**Prompt**
Scan each line of the records for the word "сушење" and extract the ones that have it.

.....

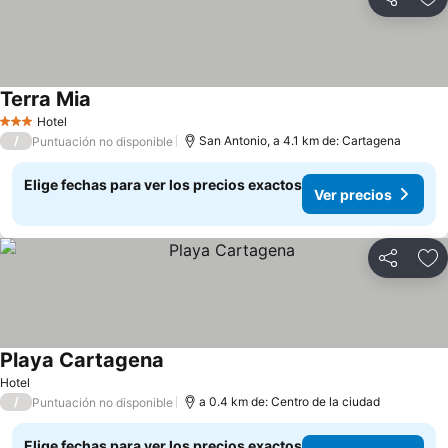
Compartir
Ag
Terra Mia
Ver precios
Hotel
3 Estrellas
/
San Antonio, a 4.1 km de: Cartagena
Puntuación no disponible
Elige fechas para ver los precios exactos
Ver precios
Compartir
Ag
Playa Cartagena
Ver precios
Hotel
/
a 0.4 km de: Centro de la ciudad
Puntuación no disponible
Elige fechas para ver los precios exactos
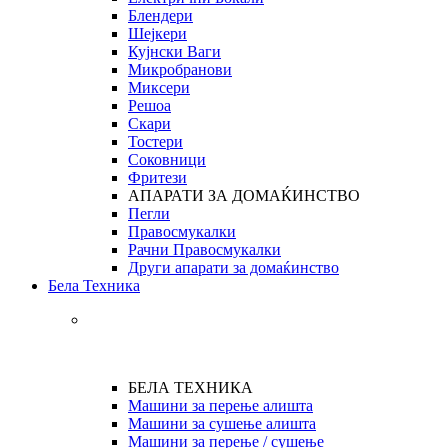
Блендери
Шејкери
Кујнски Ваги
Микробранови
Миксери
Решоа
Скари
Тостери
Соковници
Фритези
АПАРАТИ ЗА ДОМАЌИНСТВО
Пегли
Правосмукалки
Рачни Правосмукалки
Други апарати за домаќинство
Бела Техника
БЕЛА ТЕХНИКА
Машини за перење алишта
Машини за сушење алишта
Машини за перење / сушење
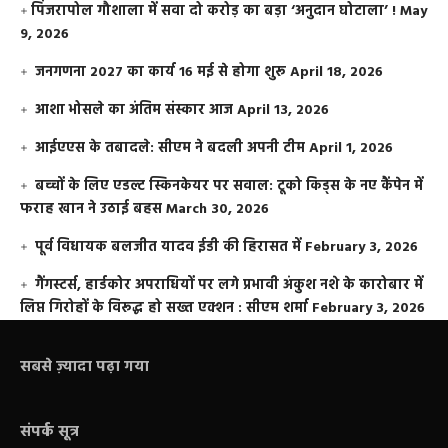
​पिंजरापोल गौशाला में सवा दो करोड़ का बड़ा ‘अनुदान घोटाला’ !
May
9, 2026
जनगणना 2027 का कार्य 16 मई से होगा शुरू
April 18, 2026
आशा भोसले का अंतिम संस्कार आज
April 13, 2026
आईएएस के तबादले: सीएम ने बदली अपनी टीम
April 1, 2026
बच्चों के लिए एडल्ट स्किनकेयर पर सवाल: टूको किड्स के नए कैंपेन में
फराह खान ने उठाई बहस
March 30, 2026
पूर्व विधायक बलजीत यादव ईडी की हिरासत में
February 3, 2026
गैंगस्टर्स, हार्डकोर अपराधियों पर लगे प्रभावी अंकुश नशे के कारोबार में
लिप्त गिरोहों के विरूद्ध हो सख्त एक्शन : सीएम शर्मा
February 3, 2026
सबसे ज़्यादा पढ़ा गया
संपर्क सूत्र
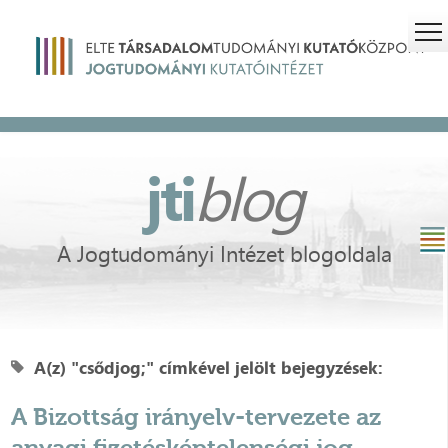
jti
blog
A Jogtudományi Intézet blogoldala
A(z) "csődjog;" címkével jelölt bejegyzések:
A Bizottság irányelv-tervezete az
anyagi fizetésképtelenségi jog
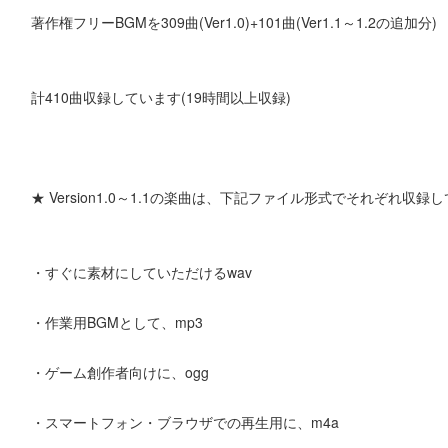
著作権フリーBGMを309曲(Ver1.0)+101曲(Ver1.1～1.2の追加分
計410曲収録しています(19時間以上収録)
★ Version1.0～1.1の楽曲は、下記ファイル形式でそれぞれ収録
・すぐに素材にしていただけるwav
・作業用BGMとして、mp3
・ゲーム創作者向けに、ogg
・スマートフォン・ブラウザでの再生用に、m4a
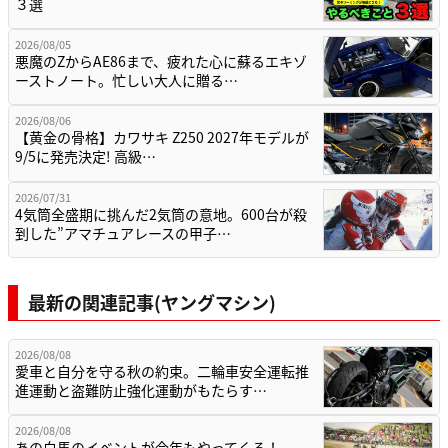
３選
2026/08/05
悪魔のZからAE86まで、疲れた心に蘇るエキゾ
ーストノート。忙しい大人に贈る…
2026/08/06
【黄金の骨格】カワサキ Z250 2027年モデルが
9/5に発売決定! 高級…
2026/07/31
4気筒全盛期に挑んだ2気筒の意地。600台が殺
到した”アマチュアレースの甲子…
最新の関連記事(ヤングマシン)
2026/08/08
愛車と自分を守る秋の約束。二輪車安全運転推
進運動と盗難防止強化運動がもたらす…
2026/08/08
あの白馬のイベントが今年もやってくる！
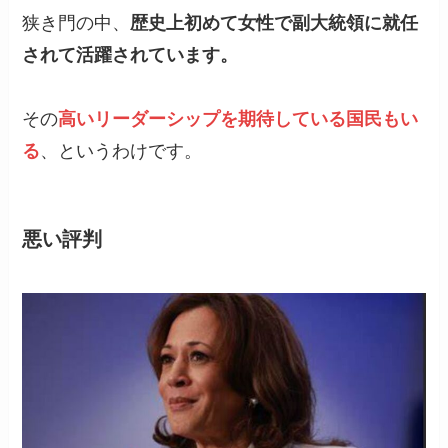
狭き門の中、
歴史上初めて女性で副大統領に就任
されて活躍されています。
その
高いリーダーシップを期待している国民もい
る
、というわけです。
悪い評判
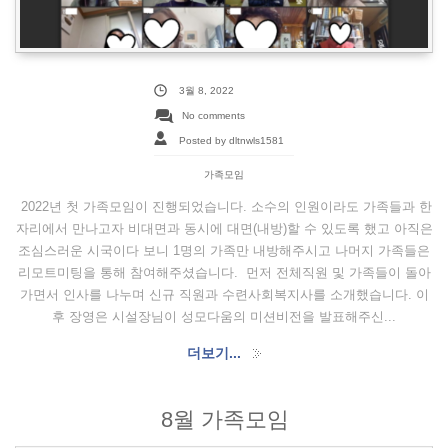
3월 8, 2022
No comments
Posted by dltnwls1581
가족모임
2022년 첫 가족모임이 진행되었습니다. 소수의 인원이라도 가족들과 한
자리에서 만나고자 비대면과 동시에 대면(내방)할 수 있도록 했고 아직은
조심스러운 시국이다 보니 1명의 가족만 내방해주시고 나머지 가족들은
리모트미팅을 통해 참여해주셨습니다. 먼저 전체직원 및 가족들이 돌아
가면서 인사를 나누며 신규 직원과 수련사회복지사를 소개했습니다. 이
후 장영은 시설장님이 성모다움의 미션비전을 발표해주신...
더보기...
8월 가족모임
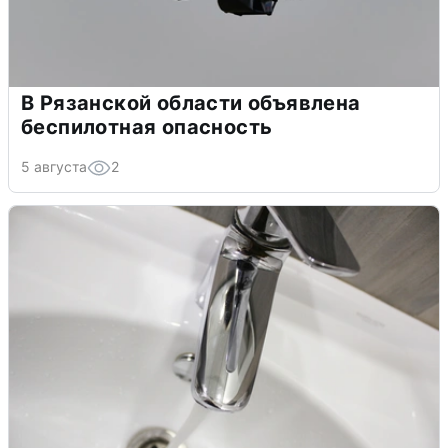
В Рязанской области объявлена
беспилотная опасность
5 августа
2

.....

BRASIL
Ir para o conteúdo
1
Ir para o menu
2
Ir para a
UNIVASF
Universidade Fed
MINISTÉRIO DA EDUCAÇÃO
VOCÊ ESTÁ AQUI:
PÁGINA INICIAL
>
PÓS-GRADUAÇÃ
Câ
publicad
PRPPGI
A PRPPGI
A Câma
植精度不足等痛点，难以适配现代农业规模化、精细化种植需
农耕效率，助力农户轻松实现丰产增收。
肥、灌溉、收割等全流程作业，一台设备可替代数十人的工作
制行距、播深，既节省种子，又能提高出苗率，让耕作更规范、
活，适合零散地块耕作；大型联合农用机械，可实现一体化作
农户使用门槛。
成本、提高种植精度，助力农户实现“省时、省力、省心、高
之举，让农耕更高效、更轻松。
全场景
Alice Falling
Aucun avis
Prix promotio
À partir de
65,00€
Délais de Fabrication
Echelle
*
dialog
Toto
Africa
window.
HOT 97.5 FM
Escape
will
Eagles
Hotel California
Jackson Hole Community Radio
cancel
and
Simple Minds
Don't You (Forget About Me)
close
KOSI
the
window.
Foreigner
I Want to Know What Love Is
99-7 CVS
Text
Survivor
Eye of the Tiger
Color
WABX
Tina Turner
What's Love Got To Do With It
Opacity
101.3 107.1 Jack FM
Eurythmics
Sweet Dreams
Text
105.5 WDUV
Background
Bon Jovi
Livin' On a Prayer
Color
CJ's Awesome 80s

.....

**Output of the task**
Машини за сушење алишта
Машини за перење / сушење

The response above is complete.